UFS Completely clean very large volume disks in a short time. (20Tb)

Dear experts, colleagues, brothers and friends.Tell me how to clean large-volume disks in a short time.The disks had zfs pools, gmirror, and gstripe. As a result, the disks are in a cluttered state and do not allow the correct creation of gmirror (synchronization errors with disk dump and gpt error 17 errors) and gstripe (gpt error 17 errors). I tried partial erasure, but it didn't help (dd if=/dev/zero of=/dev/ad* count=1000). The only thing that is created and does not cause errors in the process is the zfs pool, but the UFC only needs it for a number of good reasons.On disks up to 500G, the issue was resolved by dd if=/dev/zero of=/dev/ad*, but with disks of 20T each, this process will continue until my death in time.How can I speed up the process and completely clean large-volume disks in a short time?
Please help 🫂
 
IIRC the GPT partition table is at the end of the disk, not the beginning. You need to clean a bit there, then it should be fine.
 
IIRC the GPT partition table is at the end of the disk, not the beginning. You need to clean a bit there, then it should be fine.
its in both locations. also see geom flags for live brute force altering mbr / etc (geom(4))
0x10 (allow foot shooting)
Allow writing to Rank 1 providers. This would, for example,
allow the super-user to overwrite the MBR on the root disk or
write random sectors elsewhere to a mounted disk. The
implications are obvious.
 
IIRC the GPT partition table is at the end of the disk, not the beginning. You need to clean a bit there, then it should be fine.
You're right, the main partition table is at the beginning, and its backup is at the end. The problem is that I'm a little nervous and I can't remember or find information on how to calculate the end of the disk and what command to run to do it. Could you tell me how to do this correctly and with which command with which parameters?
 
A SSD can be erased with camcontrol(8)

To quickly clean a HDD kill and create new partition tables.
For most purposes this procedure is fully sufficient.
But if you really need/want to wipe a drive totally clean, and ensure there is no data left that could be recreated partially, there is no other way than to write to each block of the whole disk, which of course takes its time, especially with such large volumes; also special tools do not otherwise.

You can accelerate dd by adding a high value (~ a bit more than the [measured] write rate of the drive) to ... bs=200M (example; you may test a bit until you find the fastest value); you may also add
status=progress to dd.
Again, to really wipe a HDD really clean, there is no way but to overwrite every single block; or destroy it physically, that's the other way.
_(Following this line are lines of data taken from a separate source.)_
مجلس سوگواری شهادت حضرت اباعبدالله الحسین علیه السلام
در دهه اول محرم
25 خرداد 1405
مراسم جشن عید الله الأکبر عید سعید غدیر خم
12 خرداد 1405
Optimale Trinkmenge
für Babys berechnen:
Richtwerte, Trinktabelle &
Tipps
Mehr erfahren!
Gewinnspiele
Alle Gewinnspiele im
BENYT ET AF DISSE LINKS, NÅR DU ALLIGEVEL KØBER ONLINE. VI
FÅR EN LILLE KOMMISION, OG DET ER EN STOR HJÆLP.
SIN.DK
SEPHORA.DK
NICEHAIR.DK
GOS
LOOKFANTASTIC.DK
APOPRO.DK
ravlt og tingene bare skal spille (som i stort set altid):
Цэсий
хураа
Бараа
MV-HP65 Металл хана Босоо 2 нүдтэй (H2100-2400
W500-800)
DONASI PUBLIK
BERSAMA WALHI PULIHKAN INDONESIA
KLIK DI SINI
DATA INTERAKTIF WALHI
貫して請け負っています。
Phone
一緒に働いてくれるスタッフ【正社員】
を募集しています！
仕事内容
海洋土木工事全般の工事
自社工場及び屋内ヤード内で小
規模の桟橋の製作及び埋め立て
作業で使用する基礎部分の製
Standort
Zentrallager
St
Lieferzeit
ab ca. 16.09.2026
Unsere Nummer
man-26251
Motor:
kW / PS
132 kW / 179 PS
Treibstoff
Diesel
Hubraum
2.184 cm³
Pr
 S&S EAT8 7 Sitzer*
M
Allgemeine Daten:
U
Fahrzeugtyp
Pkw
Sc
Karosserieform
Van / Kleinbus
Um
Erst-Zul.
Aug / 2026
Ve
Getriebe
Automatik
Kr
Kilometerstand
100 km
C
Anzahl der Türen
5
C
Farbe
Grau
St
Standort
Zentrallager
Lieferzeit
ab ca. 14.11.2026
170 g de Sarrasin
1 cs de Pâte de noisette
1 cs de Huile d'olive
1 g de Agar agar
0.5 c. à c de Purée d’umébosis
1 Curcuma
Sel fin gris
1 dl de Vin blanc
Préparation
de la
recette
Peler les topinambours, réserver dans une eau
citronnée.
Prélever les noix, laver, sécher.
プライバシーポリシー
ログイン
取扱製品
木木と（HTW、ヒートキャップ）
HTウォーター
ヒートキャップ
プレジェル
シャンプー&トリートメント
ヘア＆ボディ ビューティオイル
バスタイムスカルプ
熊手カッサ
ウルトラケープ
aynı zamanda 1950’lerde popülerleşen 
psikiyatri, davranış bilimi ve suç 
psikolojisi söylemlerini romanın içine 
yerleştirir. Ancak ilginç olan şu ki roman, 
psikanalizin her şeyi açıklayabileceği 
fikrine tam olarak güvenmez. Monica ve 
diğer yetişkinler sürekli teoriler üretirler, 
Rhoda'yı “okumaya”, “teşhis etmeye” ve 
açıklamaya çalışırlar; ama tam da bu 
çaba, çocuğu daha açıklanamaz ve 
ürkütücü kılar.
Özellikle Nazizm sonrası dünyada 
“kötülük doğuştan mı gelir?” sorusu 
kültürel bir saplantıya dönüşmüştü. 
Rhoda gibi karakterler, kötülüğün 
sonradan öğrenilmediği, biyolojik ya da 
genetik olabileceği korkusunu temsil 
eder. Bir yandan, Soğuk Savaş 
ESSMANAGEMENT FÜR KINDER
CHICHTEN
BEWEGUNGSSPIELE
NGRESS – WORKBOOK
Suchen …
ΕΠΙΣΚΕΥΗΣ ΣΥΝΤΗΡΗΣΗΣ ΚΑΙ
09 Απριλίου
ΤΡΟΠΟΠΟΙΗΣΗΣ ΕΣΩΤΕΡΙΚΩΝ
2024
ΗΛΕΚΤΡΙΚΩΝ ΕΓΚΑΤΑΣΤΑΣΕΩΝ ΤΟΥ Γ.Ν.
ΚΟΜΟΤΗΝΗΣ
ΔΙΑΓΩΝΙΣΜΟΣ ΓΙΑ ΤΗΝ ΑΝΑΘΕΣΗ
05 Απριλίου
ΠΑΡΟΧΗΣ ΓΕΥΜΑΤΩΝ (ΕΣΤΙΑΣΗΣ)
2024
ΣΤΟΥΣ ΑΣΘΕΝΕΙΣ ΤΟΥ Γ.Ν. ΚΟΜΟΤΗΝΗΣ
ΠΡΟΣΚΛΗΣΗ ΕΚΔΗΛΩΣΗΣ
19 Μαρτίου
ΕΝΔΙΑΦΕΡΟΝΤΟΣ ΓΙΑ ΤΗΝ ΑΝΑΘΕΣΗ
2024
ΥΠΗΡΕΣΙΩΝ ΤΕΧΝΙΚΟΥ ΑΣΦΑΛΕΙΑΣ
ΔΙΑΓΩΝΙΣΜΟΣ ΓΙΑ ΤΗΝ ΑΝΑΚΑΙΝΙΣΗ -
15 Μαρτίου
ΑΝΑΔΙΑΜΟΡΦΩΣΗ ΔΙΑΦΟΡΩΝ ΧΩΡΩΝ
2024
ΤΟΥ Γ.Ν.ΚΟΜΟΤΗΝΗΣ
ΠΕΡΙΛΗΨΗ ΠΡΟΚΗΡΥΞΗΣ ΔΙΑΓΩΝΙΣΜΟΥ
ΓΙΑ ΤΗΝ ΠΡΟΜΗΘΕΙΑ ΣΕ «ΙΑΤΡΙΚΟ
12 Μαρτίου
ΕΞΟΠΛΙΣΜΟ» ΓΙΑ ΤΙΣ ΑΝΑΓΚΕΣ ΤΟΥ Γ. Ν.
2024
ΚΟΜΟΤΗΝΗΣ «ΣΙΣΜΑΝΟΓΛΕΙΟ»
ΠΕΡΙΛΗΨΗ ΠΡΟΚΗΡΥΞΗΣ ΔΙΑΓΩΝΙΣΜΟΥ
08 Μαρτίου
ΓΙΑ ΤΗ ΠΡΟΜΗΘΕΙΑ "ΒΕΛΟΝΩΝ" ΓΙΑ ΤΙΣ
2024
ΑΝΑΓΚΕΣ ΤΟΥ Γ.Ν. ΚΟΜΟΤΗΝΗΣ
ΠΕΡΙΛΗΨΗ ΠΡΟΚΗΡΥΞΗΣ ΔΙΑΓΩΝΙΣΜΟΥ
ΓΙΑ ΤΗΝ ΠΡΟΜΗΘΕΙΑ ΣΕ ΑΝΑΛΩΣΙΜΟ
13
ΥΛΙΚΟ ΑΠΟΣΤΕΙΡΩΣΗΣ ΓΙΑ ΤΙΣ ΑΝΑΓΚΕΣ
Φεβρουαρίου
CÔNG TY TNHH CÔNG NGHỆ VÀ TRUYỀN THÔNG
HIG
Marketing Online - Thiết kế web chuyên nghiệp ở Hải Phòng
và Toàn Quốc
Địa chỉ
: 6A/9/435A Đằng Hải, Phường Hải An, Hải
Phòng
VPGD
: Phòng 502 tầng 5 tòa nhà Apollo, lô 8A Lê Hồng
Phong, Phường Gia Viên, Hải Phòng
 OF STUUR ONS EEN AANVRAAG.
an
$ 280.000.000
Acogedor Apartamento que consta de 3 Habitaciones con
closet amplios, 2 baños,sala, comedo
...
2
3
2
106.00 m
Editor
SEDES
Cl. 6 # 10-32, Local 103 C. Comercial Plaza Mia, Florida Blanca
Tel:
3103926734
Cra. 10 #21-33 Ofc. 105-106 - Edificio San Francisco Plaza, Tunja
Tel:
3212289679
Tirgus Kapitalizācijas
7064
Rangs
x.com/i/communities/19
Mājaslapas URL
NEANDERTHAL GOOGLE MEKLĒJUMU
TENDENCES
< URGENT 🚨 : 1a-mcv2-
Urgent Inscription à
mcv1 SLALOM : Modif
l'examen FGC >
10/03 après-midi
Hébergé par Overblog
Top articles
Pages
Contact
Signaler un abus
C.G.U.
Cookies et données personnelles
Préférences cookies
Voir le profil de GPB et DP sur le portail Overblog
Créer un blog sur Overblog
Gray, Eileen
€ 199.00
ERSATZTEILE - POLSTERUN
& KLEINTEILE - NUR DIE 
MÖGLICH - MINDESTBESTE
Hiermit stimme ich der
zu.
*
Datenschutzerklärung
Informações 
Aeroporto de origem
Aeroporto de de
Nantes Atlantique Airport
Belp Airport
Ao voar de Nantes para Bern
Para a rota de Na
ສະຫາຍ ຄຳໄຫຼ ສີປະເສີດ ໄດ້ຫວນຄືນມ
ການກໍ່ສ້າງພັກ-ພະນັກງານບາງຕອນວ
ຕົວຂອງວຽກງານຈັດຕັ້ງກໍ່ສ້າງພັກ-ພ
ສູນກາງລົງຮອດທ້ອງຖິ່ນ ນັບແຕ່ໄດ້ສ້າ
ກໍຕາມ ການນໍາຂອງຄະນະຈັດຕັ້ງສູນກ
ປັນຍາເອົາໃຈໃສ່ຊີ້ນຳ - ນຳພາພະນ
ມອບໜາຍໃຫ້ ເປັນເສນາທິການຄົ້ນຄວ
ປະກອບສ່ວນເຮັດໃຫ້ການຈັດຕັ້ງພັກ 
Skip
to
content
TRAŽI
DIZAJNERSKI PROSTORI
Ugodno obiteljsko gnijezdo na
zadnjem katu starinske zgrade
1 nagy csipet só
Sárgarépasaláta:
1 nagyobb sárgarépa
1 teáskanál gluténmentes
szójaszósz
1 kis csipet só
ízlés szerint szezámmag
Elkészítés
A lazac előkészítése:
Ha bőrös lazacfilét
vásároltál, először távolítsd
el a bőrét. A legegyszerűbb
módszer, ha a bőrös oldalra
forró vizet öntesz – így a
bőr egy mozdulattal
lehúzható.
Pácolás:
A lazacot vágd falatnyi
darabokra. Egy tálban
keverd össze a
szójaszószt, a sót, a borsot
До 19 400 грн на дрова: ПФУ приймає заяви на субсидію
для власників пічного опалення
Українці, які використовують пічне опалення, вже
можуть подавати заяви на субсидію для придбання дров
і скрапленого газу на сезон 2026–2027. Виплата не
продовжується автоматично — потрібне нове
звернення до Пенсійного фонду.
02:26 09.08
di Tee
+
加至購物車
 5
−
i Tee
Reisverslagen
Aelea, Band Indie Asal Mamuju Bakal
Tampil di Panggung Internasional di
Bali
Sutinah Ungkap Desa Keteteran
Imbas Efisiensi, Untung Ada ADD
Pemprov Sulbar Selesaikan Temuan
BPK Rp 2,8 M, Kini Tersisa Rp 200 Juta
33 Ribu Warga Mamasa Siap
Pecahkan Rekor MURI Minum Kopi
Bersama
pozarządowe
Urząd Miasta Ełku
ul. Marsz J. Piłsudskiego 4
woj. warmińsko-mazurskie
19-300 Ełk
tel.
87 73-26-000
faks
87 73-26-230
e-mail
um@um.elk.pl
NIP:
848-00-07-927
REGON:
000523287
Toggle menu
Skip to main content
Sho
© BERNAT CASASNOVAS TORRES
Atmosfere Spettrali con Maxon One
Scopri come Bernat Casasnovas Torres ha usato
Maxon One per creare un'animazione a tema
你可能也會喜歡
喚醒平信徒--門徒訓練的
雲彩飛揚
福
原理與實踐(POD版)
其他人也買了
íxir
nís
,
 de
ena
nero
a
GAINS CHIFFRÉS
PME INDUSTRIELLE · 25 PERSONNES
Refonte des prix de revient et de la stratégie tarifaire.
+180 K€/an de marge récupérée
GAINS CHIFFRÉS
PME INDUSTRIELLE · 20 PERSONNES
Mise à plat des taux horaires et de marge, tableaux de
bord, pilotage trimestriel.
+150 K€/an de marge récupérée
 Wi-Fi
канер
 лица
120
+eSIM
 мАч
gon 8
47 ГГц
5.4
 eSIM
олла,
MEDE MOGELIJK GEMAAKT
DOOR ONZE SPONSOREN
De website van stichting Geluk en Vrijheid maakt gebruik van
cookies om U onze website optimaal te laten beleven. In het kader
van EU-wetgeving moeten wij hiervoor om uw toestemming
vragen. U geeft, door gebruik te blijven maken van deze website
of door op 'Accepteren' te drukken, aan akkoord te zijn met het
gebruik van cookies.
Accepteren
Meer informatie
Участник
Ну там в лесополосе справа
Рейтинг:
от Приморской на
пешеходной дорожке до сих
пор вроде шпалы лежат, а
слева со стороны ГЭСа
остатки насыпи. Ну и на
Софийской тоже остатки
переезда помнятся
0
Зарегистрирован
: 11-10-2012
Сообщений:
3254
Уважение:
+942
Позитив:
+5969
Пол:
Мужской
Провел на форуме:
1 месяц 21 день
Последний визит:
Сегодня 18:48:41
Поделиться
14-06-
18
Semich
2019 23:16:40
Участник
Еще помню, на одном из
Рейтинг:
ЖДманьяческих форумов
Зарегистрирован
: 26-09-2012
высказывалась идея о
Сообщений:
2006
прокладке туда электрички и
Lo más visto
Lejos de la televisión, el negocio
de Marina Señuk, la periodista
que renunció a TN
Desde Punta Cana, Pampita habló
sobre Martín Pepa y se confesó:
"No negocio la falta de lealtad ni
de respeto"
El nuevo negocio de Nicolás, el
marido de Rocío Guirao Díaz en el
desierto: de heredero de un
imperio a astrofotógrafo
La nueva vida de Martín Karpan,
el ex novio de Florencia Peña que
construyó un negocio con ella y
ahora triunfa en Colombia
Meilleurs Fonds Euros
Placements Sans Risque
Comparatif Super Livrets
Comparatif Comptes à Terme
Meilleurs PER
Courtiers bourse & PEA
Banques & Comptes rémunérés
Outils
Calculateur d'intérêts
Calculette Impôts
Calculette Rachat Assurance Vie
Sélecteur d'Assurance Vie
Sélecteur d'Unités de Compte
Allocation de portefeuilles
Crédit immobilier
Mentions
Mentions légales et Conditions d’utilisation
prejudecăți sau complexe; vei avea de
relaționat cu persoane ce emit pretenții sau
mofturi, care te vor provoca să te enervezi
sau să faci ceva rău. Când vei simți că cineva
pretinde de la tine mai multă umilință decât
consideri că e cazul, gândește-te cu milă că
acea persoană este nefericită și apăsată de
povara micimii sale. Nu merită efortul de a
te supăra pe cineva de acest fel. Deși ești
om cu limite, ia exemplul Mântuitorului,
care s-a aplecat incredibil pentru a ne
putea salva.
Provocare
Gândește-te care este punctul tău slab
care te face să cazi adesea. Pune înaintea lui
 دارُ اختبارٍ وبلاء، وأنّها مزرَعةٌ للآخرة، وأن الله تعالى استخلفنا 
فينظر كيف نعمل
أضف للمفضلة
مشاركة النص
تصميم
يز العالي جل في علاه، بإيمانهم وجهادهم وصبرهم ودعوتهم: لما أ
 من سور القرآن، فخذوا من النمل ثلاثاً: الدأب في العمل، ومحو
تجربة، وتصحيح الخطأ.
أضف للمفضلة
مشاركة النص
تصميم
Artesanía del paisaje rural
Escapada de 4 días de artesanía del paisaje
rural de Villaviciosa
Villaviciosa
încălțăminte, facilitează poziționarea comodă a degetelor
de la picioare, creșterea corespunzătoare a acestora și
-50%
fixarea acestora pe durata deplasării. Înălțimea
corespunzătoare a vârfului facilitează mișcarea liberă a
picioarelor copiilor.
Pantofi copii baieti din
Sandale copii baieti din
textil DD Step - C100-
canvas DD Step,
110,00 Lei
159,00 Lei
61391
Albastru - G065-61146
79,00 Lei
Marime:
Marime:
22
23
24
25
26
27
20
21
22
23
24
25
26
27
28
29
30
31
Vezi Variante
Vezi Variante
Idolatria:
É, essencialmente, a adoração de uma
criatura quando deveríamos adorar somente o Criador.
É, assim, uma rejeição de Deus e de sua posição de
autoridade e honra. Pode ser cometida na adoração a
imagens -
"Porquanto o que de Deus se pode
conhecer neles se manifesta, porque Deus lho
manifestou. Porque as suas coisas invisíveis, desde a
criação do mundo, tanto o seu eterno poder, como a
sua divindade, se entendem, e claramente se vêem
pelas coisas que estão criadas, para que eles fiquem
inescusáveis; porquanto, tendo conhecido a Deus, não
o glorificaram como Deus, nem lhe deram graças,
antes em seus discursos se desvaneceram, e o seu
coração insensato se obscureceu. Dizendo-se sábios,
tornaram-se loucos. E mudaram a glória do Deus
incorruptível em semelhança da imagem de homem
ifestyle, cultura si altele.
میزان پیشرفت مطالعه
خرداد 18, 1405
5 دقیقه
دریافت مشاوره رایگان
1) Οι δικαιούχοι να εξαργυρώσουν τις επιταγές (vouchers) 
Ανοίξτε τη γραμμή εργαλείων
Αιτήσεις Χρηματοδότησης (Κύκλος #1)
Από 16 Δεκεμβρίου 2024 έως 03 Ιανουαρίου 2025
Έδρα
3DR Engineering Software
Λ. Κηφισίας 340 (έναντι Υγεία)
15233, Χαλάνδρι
But if you're going to reuse the drive yourself again, the recreation of partition tables were fastest, and sufficient.
 
A SSD can be erased with camcontrol(8)

To quickly clean a HDD kill and create new partition tables.
For most purposes this procedure is fully sufficient.
But if you really need/want to wipe a drive totally clean, and ensure there is no data left that could be recreated partially, there is no other way than to write to each block of the whole disk (or destroy is physically); also special tools do so.
You can accelerate dd by adding a high value (~ a bit more than the [measured] write rate of the drive) to ... bs=200M (example; you may test a bit until you find the fastest value); you may also add
status=progress to dd.
Again, to really wipe a HDD really clean, there is no way but to overwrite every single block.
But if you're going to reuse the drive yourself again, the recreation of partition tables were fastest, and sufficient.
I have a sata hdd, but unfortunately I still couldn't figure out how to clean the disk thanks to camcontrol(8). dd I tried to set bs=1000M status=progress - but this did not speed up the process and I will wait until retirement for the task to be completed :rolleyes:
 
These are the incantations I use to wipe the table info fore and aft. Obviously change da8 references to suit your disks.

Code:
   |# dd if=/dev/zero of=/dev/da8 bs=1m count=100
   |# dd if=/dev/zero of=/dev/da8 bs=1m oseek=`diskinfo da8 | awk '{print int($3 / (1024*1024)) - 100;}'`
 
These are the incantations I use to wipe the table info fore and aft. Obviously change da8 references to suit your disks.

Code:
   |# dd if=/dev/zero of=/dev/da8 bs=1m count=100
   |# dd if=/dev/zero of=/dev/da8 bs=1m oseek=`diskinfo da8 | awk '{print int($3 / (1024*1024)) - 100;}'`
Thank you very much. you have helped as much as possible ☕ 🤝
 
Sometimes you can wipe your hard drive very quickly with manufacturer's tools. For instance (if I remember correctly - I studied the docs a while ago) my Toshibas MG encrypt all data internally. You can restore them to virgin state by simply deleting the encryption key. This feature is called Sanitize Instant Erase. Look for something similar on your HDDs.